▶ **PAGE**
[start]

English builds long thoughts out of strings of finite clauses: "The fact that it has not yet been understood why the project failed shows that…" Each "that" opens a new tensed clause with its own verb. Turkish, in its formal and academic register, builds the same thought a completely different way: it turns each clause into a noun, marks it for possessor and case, and then stuffs one inside the next like a set of nested boxes. The result is a single, towering noun phrase that says what English needs four finite clauses to say. Learning to assemble — and above all to parse — these nominalization stacks is one of the genuine dividing lines between an upper-intermediate reader and someone who can actually read a Turkish law, a scientific abstract, or a leading article. This page is about that skill.
The building blocks: -mA and -DIK as clause-nouns
Turkish has no all-purpose word like English "that." Instead it converts a whole clause into a noun using one of three nominalizers, and then case-marks the noun for its job in the larger sentence. Two of them carry most of the load in expository prose.
- -mA (the "action nominal," -ma / -me) names the bare action or fact, tenselessly: gel-me "(the) coming," anla-ma "(the) understanding."
- -DIK (the factive participle, -dık / -dik / -duk / -dük, with k→ğ softening before a vowel) names a realised fact, something that is or was the case: gel-diğ-i "(the fact) that he came / his coming."
- -(y)AcAK (-acak / -ecek) is the same machine pointed at the future/irrealis: gel-eceğ-i "(the fact) that he will come."
The crucial move is that each of these is a noun. A noun in Turkish takes a possessive suffix (marking the clause's subject) and then a case suffix (marking the clause's role). So anlaşılması is not a verb form to translate as "is understood" — it is a noun, "the being-understood-of-it," ready to be possessed, cased, and embedded.
Projenin neden başarısız olduğunu henüz kimse anlamadı.
No one has yet understood why the project failed.
Toplantının ertelenmesi herkesi şaşırttı.
The postponement of the meeting surprised everyone.
In the second sentence, ertele-n-me-si is one word doing the work of an entire English clause "that the meeting was postponed": ertelen- "be postponed," -me action nominal, -si third-person possessive ("its"). The whole noun then sits as the subject of şaşırttı.
Subject becomes possessor, clause becomes case
Here is the mental flip an English speaker must make. In an English subordinate clause, the embedded subject stays a subject ("that the project failed"). In Turkish, the embedded subject becomes a genitive possessor, and the nominalized verb agrees with it via a possessive suffix. "That the project failed" is literally "the project's its-failing": projenin başarısız oluşu / olması.
Davanın reddedilmesi avukatları hayal kırıklığına uğrattı.
The dismissal of the case disappointed the lawyers.
Senin gelmediğini fark etmedim.
I didn't notice that you hadn't come.

[end]

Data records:
[start]

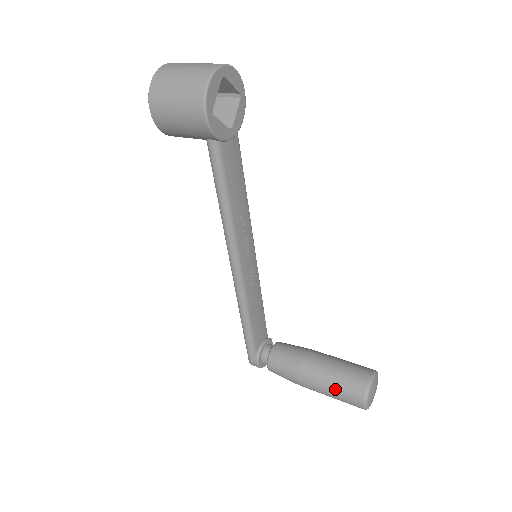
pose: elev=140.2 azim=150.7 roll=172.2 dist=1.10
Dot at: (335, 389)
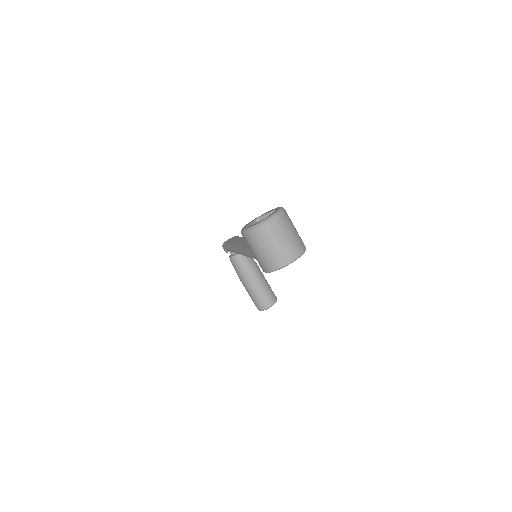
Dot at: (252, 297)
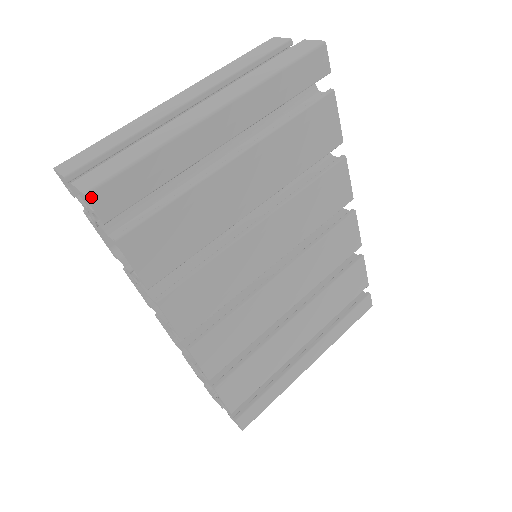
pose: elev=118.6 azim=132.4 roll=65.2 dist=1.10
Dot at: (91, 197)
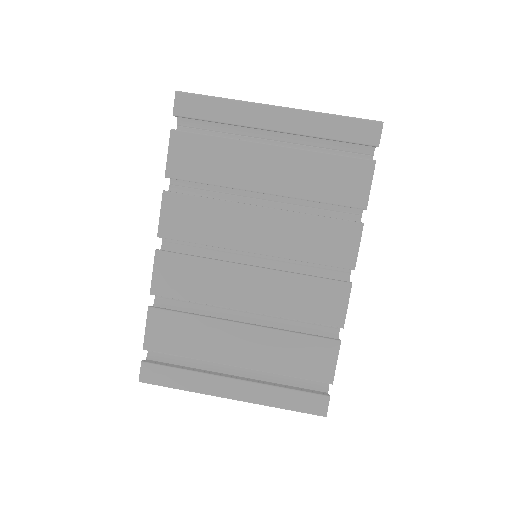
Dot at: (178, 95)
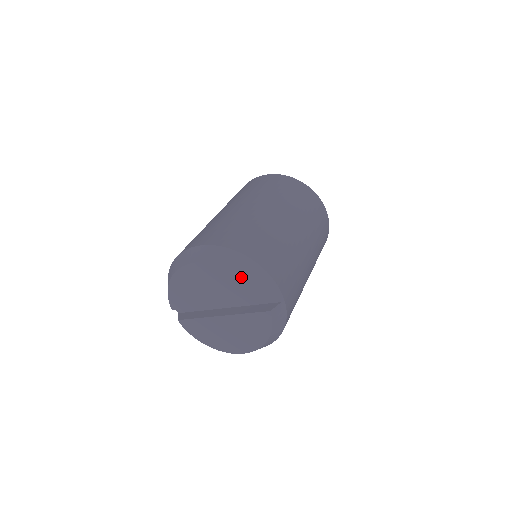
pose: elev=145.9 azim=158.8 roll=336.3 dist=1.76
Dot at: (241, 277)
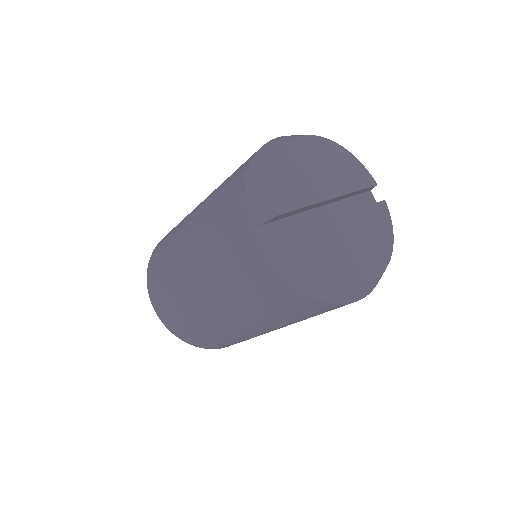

[end]

▶ **STATED GOAL A**
In the page on Turkish nominalization, what does the suffix -si in ertelenmesi mark?
▶ **STATED GOAL B**
Write the next part of the page on Turkish nominalization, going on after its last example sentence.
None of this material is needed.

▶ **EXPECTED OUTPUT A**
It is the third-person possessive suffix, meaning "its."

▶ **EXPECTED OUTPUT B**
In gelmediğini: gel-me-diğ-i-n-i = "come" + negative -me + factive -dik (softened to -diğ-) + 3rd-person possessive -i + buffer -n- + accusative -i. One word: "the-fact-of-your-not-coming," in the accusative because it is the object of fark etmedim. The subject "you" surfaces as the genitive senin. That is the entire grammar of clause embedding in Turkish, and once you internalise the order — stem → nominalizer → possessive → case — you can both build and unpick any single layer.
Stacking: clauses inside clauses inside clauses
Because a nominalized clause is just a noun, it can serve as the possessor of another nominalized clause, which can be the possessor of a third. This recursion is where formal Turkish gets its reputation for density. Each layer harmonises its own vowels, and the k→ğ softening reappears every time a -DIK meets a vowel-initial possessive — so the same shift recurs at each level of the stack.
Watch a two-layer phrase grow into a three-layer one:
- Layer 1: yanlış olması — "its being wrong" (yanlış ol-ma-sı).
- Layer 2: yanlış olduğunun anlaşılması — "the understanding of (the fact) that it is wrong" (yanlış ol-duğ-u-nun anla-şıl-ma-sı).
- Layer 3: yanlış olduğunun anlaşılmasının gerekmesi — "the necessity of (the fact) that it being wrong should be understood."
Kararın yanlış olduğunun anlaşılması zaman aldı.
It took time for it to be understood that the decision was wrong.
Now the required example — a triple nominalization fully parsed:
Belgenin sahte olduğunun kanıtlanmasının imkânsız olduğu söyleniyor.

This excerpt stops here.